Essay: Adeiu to the Pneu
Sad news from Paris the other day: they have abolished the carte pneumatique, otherwise known as the pneu, an institution that dates back to the empire of Napoleon III. For those who did not spend some of their youth in Paris and therefore do not know about the pneu, it was a letter on gray paper that whizzed through a 269-mile network of pneumatic tubes and then was delivered by a mailman on a bicycle. Faster than an ordinary letter (it took about two hours) but cheaper ($1.80) than a telegram, the pneu provided a valuable service at the moveable feast of the Left Bank, where very few hotel rooms had private telephones. By the pneu, you learned of a job found, a crisis solved, a date confirmedor broken. "Can't make dinner tonight. How about Wednesday?" That kind of thing.
According to the French postal ministry, the pneu was obsolete and unprofitable, handling fewer than 605,000 messages in 1983, compared with 2.7 million a decade ago. The fact is that the ministry had actually stopped installing pneumatic tubes in all new post offices some time ago, thus converting the system into a sort of hybrid messenger service. The technique is easily recognized: first let the system deteriorate, then announce that usage is declining, so service must be curtailed and/or prices must go up. It sounds just like the New York City subway. The French postal ministry now offers "postexpress," which guarantees same-day service for two or three times the price of a pneu. Soon people will forget that the pneu ever existed.
In London, just after World War II, the older generation complained that the entire postal system was going to perdition. There were only three deliveries a day in these straitened times. Why, before the war, there had been five. One oldtimer recalled that Edward FitzGerald, the translator of The Rubdiydt of Omar Khayyam, regularly wrote to London friends from his home near Lowestoft, 116 miles away, and counted on his letters being delivered before evening the same day. They had decent railroad service too in those days, by Gad.
What doomed the pneu and the postal service, of course, was the telephone. Alexander Graham Bell's new invention seemed so much faster, and consequently so much better. This was before the busy signal was invented, or statements like "He's in conference right now. May I have him call you back?"

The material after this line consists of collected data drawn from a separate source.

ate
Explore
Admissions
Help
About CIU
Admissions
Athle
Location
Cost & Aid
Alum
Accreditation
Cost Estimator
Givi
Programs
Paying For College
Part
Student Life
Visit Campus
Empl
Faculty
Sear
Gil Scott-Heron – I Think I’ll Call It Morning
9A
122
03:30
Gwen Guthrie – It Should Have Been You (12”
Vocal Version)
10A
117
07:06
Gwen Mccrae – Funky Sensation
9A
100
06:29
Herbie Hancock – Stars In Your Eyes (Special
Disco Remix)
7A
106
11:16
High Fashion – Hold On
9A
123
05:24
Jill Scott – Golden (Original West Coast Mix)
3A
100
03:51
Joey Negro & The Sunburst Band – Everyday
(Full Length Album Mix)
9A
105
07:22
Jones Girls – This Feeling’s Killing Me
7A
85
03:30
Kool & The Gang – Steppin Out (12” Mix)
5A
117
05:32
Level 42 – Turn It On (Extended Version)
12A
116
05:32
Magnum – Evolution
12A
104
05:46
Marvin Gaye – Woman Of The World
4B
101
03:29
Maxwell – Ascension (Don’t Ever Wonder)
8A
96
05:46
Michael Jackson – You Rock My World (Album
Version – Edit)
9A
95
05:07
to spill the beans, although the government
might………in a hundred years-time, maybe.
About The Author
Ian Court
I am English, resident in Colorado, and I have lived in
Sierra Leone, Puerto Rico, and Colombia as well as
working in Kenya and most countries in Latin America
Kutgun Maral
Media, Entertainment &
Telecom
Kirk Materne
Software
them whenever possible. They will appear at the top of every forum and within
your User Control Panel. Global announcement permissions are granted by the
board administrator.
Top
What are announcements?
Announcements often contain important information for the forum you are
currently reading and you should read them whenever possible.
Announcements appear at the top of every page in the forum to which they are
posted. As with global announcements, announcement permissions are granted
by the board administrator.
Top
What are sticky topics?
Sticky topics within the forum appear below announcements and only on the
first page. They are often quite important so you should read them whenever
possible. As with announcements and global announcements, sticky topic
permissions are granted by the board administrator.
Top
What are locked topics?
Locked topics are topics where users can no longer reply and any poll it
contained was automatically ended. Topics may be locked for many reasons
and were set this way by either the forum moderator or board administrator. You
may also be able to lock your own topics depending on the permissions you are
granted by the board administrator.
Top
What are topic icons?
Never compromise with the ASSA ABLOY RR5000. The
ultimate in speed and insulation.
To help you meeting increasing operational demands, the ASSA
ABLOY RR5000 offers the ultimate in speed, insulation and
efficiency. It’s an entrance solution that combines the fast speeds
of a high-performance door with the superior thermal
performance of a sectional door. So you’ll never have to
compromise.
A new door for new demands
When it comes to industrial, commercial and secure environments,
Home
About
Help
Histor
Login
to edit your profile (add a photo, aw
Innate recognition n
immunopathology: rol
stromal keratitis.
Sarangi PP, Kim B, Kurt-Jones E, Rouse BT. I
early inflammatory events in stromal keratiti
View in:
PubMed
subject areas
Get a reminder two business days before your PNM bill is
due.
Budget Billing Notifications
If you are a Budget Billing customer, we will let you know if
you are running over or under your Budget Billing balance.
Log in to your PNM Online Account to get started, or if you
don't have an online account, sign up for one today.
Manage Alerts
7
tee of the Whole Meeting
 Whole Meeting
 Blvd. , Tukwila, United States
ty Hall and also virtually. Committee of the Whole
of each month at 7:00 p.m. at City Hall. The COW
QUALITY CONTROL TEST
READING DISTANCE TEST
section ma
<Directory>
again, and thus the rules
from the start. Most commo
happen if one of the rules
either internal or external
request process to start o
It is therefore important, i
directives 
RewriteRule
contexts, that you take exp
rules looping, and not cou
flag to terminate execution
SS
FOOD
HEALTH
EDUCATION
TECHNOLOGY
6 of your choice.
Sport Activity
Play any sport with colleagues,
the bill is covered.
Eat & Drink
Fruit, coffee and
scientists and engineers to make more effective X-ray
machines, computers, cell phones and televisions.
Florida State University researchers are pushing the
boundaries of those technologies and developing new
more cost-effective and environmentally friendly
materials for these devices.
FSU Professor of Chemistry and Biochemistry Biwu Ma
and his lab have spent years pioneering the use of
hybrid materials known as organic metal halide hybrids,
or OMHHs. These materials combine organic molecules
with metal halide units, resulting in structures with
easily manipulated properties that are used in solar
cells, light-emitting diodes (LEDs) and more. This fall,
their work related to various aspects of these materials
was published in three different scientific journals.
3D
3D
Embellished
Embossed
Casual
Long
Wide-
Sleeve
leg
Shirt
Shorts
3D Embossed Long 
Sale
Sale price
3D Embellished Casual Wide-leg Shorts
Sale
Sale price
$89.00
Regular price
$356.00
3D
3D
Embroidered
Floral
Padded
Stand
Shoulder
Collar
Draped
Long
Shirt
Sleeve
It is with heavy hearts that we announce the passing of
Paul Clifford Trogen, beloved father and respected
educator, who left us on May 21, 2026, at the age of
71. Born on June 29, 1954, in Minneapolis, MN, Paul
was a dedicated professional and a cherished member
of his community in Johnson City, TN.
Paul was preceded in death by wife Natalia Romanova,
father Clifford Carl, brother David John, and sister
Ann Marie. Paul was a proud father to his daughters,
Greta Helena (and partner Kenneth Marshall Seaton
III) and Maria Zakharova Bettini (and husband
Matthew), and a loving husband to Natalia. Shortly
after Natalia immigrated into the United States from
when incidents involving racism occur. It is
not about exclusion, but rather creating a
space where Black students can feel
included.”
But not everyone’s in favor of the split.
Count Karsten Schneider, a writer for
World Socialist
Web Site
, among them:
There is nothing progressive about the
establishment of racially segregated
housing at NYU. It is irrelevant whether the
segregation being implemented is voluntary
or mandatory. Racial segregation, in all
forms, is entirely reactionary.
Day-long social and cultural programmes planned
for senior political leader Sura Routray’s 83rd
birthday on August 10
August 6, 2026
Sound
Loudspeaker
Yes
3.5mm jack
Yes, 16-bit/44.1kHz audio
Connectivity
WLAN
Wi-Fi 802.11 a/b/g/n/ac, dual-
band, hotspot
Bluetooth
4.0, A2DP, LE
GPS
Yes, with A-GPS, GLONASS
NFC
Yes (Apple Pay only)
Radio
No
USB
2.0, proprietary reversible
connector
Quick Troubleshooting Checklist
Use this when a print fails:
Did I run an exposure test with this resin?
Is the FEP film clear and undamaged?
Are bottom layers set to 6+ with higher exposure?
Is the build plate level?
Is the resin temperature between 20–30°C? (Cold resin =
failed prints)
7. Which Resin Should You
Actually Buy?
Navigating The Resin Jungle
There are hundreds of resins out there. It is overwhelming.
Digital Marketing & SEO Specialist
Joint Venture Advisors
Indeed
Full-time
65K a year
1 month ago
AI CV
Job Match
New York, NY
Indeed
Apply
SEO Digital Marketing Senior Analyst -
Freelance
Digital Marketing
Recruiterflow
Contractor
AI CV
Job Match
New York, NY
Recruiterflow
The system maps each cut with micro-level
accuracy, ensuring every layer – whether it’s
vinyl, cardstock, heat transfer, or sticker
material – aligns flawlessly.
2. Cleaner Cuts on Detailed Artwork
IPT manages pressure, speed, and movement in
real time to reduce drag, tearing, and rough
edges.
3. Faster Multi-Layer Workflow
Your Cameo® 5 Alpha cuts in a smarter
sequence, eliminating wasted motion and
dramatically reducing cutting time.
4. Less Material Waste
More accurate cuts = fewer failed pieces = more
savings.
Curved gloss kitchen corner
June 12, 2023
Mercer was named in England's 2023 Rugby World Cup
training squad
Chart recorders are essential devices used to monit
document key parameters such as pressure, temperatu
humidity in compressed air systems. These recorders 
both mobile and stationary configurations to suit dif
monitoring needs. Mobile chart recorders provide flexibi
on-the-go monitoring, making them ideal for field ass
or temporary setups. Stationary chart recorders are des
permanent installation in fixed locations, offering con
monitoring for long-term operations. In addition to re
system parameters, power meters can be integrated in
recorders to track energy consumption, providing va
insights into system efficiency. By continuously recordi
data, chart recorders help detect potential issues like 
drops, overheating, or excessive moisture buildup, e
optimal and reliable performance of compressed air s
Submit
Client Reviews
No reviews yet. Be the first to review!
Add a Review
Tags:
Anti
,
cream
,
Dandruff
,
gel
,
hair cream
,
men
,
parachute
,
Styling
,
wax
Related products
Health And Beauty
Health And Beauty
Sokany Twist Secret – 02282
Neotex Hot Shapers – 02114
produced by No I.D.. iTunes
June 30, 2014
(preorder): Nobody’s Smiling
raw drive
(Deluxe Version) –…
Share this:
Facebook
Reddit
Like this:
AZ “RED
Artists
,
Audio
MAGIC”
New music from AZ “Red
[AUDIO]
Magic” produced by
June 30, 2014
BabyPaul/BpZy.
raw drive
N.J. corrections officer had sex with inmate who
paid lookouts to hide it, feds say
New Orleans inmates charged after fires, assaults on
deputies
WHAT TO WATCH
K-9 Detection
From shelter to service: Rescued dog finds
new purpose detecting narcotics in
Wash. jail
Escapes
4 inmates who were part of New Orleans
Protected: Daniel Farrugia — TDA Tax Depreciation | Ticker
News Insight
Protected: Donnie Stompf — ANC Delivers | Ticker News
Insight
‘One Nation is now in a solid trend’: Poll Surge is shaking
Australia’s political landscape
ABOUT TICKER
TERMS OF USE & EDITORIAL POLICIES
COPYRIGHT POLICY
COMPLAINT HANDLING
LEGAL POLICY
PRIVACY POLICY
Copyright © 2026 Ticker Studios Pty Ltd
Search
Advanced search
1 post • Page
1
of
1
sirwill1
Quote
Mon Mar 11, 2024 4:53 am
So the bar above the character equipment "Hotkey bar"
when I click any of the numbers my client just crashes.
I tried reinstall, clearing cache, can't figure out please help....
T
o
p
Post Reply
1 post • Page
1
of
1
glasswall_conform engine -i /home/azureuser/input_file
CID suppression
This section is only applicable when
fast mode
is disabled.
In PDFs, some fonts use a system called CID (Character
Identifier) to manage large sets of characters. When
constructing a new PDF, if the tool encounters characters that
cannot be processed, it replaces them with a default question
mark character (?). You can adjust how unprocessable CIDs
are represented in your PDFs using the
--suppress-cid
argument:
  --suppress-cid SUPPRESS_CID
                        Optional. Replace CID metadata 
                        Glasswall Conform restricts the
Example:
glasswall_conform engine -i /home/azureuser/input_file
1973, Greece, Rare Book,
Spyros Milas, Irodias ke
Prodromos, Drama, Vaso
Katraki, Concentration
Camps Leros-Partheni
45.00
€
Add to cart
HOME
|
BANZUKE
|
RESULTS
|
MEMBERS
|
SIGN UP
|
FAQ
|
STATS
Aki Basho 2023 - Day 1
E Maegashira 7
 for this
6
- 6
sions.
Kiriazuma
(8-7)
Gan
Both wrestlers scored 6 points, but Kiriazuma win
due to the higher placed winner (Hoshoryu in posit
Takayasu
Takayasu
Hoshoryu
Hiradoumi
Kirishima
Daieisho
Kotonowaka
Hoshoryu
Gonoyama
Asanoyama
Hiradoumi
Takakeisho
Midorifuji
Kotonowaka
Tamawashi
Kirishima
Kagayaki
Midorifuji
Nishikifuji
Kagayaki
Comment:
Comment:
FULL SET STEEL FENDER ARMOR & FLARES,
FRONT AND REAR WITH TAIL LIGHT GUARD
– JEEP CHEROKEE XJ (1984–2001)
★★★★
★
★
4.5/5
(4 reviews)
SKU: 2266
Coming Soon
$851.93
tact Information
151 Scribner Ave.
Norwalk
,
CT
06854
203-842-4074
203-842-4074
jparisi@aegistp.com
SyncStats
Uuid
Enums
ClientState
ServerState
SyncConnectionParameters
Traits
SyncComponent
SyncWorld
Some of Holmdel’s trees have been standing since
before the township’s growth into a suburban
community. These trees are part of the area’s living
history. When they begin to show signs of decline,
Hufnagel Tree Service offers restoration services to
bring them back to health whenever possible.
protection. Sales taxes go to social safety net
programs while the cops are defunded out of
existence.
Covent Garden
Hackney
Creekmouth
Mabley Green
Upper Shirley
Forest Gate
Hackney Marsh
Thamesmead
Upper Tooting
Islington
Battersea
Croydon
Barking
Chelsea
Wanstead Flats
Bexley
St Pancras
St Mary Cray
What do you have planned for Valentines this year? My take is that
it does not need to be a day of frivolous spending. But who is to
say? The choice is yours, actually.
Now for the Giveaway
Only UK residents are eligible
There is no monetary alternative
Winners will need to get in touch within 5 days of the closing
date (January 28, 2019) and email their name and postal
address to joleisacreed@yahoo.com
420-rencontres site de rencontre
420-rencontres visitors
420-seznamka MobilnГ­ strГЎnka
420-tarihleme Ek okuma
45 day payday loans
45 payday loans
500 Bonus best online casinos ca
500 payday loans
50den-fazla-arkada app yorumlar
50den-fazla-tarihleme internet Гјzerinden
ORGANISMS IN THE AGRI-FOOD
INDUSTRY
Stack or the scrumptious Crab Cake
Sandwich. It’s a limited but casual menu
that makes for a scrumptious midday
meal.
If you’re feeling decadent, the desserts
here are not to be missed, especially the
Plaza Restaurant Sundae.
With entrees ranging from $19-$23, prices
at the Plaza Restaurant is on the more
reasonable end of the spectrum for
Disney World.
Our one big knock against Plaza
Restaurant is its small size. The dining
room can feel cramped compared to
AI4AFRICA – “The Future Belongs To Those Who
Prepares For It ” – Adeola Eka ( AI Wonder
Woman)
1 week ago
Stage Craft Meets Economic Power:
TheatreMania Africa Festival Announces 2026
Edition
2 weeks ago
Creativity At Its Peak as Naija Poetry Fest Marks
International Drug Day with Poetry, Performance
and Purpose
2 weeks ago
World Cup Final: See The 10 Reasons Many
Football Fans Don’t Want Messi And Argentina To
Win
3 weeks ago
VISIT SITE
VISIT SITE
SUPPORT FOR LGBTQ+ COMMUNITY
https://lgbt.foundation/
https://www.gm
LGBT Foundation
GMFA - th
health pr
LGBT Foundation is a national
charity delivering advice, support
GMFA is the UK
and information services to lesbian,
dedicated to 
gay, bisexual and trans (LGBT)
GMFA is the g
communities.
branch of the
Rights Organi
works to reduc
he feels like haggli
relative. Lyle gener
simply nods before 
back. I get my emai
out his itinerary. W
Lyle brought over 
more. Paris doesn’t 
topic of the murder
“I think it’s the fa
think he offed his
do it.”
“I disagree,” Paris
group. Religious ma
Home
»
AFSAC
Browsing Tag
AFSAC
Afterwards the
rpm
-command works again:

There are people today who express wonder that figures like Thomas Jefferson and John Adams wrote a good number of personal letters every day (and made copies too) and still found time to run the country. Or even that Harry Truman regularly wrote to his wife. There are people today who receive a wedding invitation and answer with a telephone call, or forget to answer at all. There are people today who are psychologically unable to write a letter to anybody on any subject. Meanwhile, the postal system has silted up with all the debris of computerized commerce: catalogues from Wisconsin cheesemakers, offers of stock tips, pleas for charitable donations.